------ Dataset content
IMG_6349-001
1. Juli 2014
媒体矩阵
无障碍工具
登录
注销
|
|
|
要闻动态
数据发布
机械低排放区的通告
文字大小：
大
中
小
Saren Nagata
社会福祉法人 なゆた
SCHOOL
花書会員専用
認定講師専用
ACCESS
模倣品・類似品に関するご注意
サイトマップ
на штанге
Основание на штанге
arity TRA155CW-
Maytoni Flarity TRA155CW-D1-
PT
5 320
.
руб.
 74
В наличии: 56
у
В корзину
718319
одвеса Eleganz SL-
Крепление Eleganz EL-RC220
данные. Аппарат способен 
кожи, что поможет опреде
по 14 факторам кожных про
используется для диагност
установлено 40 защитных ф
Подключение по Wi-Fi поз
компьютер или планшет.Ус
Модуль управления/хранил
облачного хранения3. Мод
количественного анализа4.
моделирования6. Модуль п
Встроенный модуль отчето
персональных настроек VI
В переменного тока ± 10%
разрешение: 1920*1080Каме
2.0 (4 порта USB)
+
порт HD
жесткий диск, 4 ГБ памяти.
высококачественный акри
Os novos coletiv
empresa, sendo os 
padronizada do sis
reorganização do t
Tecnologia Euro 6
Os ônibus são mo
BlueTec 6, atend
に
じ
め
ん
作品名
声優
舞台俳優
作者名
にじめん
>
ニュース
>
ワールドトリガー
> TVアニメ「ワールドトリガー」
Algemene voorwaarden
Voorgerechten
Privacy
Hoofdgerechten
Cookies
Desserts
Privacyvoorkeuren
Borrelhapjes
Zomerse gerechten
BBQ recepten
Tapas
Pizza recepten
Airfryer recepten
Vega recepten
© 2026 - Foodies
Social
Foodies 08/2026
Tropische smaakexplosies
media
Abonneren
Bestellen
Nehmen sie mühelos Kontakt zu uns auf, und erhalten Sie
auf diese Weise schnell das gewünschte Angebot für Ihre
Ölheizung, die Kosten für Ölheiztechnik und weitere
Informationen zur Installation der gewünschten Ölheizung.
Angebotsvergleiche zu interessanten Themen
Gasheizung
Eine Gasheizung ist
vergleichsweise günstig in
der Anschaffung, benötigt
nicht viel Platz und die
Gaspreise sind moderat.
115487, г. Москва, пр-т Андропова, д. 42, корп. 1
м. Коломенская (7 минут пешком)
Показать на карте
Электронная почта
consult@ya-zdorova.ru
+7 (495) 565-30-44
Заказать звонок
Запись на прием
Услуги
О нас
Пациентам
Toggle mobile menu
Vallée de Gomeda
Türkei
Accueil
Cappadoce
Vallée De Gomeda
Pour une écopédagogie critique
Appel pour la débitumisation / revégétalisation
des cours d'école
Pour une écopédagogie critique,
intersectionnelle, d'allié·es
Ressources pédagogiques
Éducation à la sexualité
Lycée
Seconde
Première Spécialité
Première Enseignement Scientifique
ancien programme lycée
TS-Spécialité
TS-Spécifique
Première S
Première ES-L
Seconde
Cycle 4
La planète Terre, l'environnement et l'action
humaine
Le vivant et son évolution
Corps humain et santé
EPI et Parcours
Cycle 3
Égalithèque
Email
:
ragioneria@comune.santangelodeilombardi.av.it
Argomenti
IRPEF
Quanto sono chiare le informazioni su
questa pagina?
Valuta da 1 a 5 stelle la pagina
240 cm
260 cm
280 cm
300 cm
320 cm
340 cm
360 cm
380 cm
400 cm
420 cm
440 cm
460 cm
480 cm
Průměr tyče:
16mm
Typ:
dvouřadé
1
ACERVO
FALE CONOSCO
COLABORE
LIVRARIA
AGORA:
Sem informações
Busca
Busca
------------
- **Assigned task**
Reproduce the listing above, substituting "Pesquisa" for every occurrence of "Busca" and leaving all other text unchanged.

- **Output**
IMG_6349-001
1. Juli 2014
媒体矩阵
无障碍工具
登录
注销
|
|
|
要闻动态
数据发布
机械低排放区的通告
文字大小：
大
中
小
Saren Nagata
社会福祉法人 なゆた
SCHOOL
花書会員専用
認定講師専用
ACCESS
模倣品・類似品に関するご注意
サイトマップ
на штанге
Основание на штанге
arity TRA155CW-
Maytoni Flarity TRA155CW-D1-
PT
5 320
.
руб.
 74
В наличии: 56
у
В корзину
718319
одвеса Eleganz SL-
Крепление Eleganz EL-RC220
данные. Аппарат способен 
кожи, что поможет опреде
по 14 факторам кожных про
используется для диагност
установлено 40 защитных ф
Подключение по Wi-Fi поз
компьютер или планшет.Ус
Модуль управления/хранил
облачного хранения3. Мод
количественного анализа4.
моделирования6. Модуль п
Встроенный модуль отчето
персональных настроек VI
В переменного тока ± 10%
разрешение: 1920*1080Каме
2.0 (4 порта USB)
+
порт HD
жесткий диск, 4 ГБ памяти.
высококачественный акри
Os novos coletiv
empresa, sendo os 
padronizada do sis
reorganização do t
Tecnologia Euro 6
Os ônibus são mo
BlueTec 6, atend
に
じ
め
ん
作品名
声優
舞台俳優
作者名
にじめん
>
ニュース
>
ワールドトリガー
> TVアニメ「ワールドトリガー」
Algemene voorwaarden
Voorgerechten
Privacy
Hoofdgerechten
Cookies
Desserts
Privacyvoorkeuren
Borrelhapjes
Zomerse gerechten
BBQ recepten
Tapas
Pizza recepten
Airfryer recepten
Vega recepten
© 2026 - Foodies
Social
Foodies 08/2026
Tropische smaakexplosies
media
Abonneren
Bestellen
Nehmen sie mühelos Kontakt zu uns auf, und erhalten Sie
auf diese Weise schnell das gewünschte Angebot für Ihre
Ölheizung, die Kosten für Ölheiztechnik und weitere
Informationen zur Installation der gewünschten Ölheizung.
Angebotsvergleiche zu interessanten Themen
Gasheizung
Eine Gasheizung ist
vergleichsweise günstig in
der Anschaffung, benötigt
nicht viel Platz und die
Gaspreise sind moderat.
115487, г. Москва, пр-т Андропова, д. 42, корп. 1
м. Коломенская (7 минут пешком)
Показать на карте
Электронная почта
consult@ya-zdorova.ru
+7 (495) 565-30-44
Заказать звонок
Запись на прием
Услуги
О нас
Пациентам
Toggle mobile menu
Vallée de Gomeda
Türkei
Accueil
Cappadoce
Vallée De Gomeda
Pour une écopédagogie critique
Appel pour la débitumisation / revégétalisation
des cours d'école
Pour une écopédagogie critique,
intersectionnelle, d'allié·es
Ressources pédagogiques
Éducation à la sexualité
Lycée
Seconde
Première Spécialité
Première Enseignement Scientifique
ancien programme lycée
TS-Spécialité
TS-Spécifique
Première S
Première ES-L
Seconde
Cycle 4
La planète Terre, l'environnement et l'action
humaine
Le vivant et son évolution
Corps humain et santé
EPI et Parcours
Cycle 3
Égalithèque
Email
:
ragioneria@comune.santangelodeilombardi.av.it
Argomenti
IRPEF
Quanto sono chiare le informazioni su
questa pagina?
Valuta da 1 a 5 stelle la pagina
240 cm
260 cm
280 cm
300 cm
320 cm
340 cm
360 cm
380 cm
400 cm
420 cm
440 cm
460 cm
480 cm
Průměr tyče:
16mm
Typ:
dvouřadé
1
ACERVO
FALE CONOSCO
COLABORE
LIVRARIA
AGORA:
Sem informações
Pesquisa
Pesquisa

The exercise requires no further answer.